----- Provided data

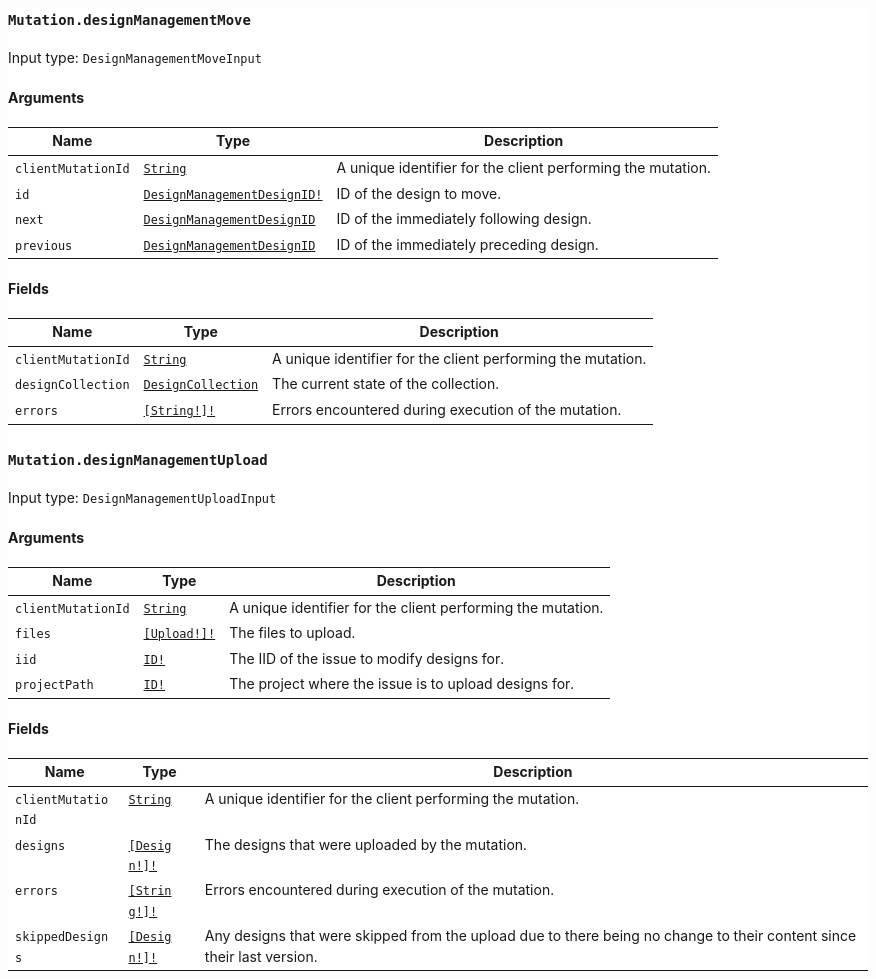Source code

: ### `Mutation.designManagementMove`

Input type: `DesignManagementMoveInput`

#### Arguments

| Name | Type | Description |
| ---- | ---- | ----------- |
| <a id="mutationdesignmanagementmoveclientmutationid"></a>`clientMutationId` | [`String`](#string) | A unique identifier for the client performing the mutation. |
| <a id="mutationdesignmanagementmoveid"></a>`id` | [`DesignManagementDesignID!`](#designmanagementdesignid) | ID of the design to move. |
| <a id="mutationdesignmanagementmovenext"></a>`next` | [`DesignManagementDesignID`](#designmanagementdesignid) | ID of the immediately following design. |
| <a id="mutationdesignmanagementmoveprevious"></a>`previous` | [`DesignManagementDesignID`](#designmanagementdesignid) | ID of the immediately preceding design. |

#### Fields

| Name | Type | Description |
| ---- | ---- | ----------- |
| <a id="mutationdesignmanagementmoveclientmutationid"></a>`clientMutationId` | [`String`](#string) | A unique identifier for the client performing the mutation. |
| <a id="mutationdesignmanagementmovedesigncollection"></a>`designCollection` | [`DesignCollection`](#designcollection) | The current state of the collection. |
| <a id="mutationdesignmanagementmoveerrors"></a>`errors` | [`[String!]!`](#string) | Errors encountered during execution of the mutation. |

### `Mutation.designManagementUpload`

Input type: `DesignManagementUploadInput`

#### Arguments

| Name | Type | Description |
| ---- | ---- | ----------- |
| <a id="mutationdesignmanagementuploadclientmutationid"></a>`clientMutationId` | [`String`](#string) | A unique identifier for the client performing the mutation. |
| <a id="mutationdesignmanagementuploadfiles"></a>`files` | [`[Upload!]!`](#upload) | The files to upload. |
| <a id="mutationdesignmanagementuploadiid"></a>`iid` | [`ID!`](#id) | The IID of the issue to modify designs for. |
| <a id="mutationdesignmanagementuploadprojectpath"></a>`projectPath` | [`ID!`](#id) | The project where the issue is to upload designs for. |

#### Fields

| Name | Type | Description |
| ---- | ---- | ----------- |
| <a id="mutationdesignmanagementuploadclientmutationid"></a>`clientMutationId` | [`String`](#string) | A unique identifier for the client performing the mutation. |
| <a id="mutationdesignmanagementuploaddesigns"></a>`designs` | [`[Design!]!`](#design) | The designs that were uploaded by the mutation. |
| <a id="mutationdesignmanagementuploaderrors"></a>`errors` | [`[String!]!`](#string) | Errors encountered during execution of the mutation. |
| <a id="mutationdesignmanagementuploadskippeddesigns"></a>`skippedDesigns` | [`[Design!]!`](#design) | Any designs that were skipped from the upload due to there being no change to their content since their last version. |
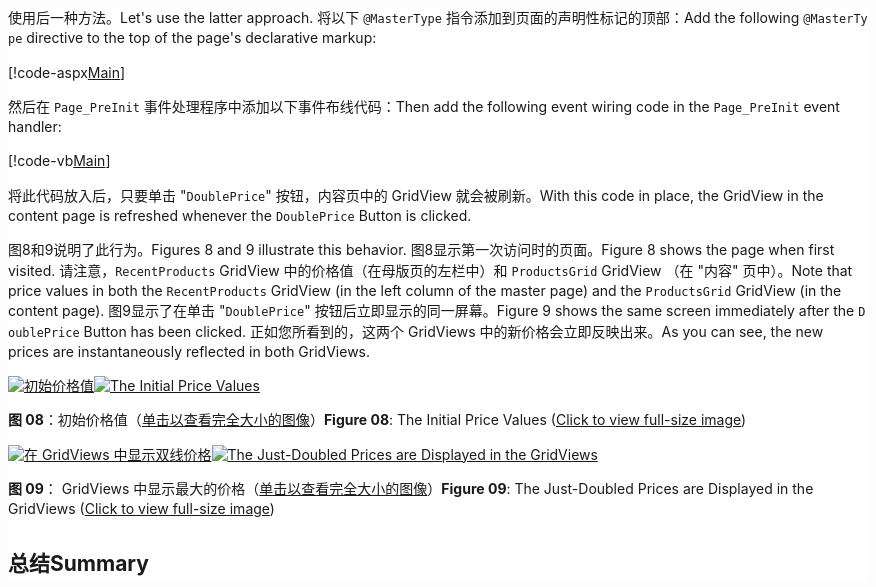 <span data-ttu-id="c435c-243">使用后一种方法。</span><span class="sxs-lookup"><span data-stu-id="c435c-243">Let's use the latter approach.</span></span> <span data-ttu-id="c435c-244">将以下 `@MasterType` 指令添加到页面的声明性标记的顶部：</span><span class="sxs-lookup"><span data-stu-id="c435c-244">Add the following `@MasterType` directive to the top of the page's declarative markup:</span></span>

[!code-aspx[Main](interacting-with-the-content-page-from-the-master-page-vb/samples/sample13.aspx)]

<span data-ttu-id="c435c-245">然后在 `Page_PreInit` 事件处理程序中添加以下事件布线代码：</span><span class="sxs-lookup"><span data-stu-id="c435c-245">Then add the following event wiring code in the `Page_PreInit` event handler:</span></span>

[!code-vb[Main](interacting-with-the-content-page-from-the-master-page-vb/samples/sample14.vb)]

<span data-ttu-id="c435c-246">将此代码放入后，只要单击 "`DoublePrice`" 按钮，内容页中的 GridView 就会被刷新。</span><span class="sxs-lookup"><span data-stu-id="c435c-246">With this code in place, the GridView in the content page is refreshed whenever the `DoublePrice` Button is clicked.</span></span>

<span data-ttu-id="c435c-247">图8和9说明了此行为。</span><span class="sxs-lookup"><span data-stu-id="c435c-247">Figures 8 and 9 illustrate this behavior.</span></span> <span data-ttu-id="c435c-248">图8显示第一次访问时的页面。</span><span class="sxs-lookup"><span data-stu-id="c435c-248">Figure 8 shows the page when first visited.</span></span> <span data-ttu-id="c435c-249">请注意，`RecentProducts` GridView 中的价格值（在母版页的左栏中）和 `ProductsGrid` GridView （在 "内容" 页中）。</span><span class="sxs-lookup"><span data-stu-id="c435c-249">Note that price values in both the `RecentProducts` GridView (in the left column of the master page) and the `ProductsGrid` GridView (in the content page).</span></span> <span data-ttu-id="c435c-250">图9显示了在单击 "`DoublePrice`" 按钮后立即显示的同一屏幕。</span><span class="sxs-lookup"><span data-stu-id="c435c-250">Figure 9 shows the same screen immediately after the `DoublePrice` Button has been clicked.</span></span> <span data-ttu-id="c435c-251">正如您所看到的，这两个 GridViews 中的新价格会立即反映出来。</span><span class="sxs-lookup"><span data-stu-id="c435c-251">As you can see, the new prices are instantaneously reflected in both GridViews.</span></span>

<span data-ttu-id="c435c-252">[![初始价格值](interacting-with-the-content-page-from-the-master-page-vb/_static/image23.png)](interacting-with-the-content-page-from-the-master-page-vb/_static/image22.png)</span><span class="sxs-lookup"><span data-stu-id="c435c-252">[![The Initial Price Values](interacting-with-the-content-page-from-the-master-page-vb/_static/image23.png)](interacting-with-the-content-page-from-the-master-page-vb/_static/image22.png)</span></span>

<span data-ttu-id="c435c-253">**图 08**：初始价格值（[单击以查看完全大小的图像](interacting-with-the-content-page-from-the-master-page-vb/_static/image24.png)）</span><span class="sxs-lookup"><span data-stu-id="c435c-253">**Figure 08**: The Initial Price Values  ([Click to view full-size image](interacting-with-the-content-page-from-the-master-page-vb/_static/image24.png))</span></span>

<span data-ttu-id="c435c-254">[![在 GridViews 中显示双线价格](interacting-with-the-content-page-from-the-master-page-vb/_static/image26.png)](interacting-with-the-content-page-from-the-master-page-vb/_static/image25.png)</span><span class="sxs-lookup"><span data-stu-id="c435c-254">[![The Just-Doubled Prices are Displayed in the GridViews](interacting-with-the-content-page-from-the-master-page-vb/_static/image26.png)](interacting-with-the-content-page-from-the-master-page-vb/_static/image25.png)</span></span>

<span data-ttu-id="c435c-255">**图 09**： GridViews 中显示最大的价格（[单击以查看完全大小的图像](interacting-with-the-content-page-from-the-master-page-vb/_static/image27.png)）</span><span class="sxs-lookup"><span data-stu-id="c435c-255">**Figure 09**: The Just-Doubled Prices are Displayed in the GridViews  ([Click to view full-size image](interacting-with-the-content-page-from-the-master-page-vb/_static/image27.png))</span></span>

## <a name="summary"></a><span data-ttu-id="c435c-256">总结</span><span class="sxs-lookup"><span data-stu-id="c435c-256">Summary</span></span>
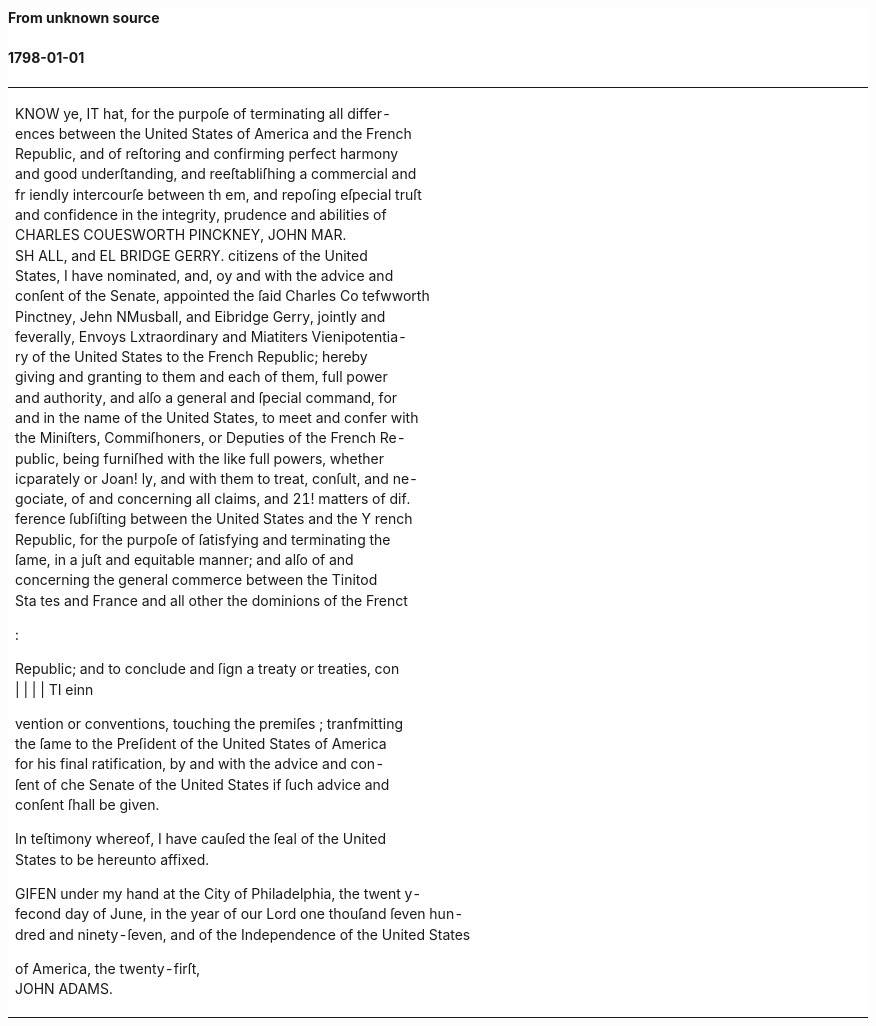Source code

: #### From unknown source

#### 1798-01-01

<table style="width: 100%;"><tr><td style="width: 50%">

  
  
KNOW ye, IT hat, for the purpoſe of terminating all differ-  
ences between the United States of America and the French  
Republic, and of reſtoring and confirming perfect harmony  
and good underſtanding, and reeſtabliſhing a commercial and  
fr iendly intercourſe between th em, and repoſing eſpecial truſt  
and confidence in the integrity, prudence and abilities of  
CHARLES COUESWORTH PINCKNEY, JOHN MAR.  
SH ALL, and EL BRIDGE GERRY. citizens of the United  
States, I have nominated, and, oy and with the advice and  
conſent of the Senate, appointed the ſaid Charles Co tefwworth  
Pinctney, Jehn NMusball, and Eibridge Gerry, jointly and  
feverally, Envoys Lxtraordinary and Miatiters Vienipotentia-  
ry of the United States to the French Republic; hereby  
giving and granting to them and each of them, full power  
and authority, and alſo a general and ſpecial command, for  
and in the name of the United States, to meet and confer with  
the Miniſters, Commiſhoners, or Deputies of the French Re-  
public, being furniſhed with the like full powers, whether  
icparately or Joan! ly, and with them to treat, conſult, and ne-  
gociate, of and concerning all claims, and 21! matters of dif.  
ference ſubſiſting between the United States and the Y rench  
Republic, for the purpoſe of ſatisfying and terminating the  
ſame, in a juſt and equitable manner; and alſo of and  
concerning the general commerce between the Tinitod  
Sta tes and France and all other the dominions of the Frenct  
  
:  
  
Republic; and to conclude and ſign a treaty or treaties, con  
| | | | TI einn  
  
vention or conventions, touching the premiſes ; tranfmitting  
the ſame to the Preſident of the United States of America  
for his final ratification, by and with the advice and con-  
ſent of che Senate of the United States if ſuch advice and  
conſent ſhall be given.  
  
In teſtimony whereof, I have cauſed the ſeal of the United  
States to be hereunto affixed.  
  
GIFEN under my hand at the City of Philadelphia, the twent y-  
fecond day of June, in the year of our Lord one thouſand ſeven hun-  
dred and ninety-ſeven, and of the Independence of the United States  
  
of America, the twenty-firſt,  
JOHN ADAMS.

----------

- _What is being asked_
When you reach the line containing "modify designs for. |" in the data above, start copying exactly, and stop after the line containing "last version. |".

- _Solution below_
| <a id="mutationdesignmanagementuploadiid"></a>`iid` | [`ID!`](#id) | The IID of the issue to modify designs for. |
| <a id="mutationdesignmanagementuploadprojectpath"></a>`projectPath` | [`ID!`](#id) | The project where the issue is to upload designs for. |

#### Fields

| Name | Type | Description |
| ---- | ---- | ----------- |
| <a id="mutationdesignmanagementuploadclientmutationid"></a>`clientMutationId` | [`String`](#string) | A unique identifier for the client performing the mutation. |
| <a id="mutationdesignmanagementuploaddesigns"></a>`designs` | [`[Design!]!`](#design) | The designs that were uploaded by the mutation. |
| <a id="mutationdesignmanagementuploaderrors"></a>`errors` | [`[String!]!`](#string) | Errors encountered during execution of the mutation. |
| <a id="mutationdesignmanagementuploadskippeddesigns"></a>`skippedDesigns` | [`[Design!]!`](#design) | Any designs that were skipped from the upload due to there being no change to their content since their last version. |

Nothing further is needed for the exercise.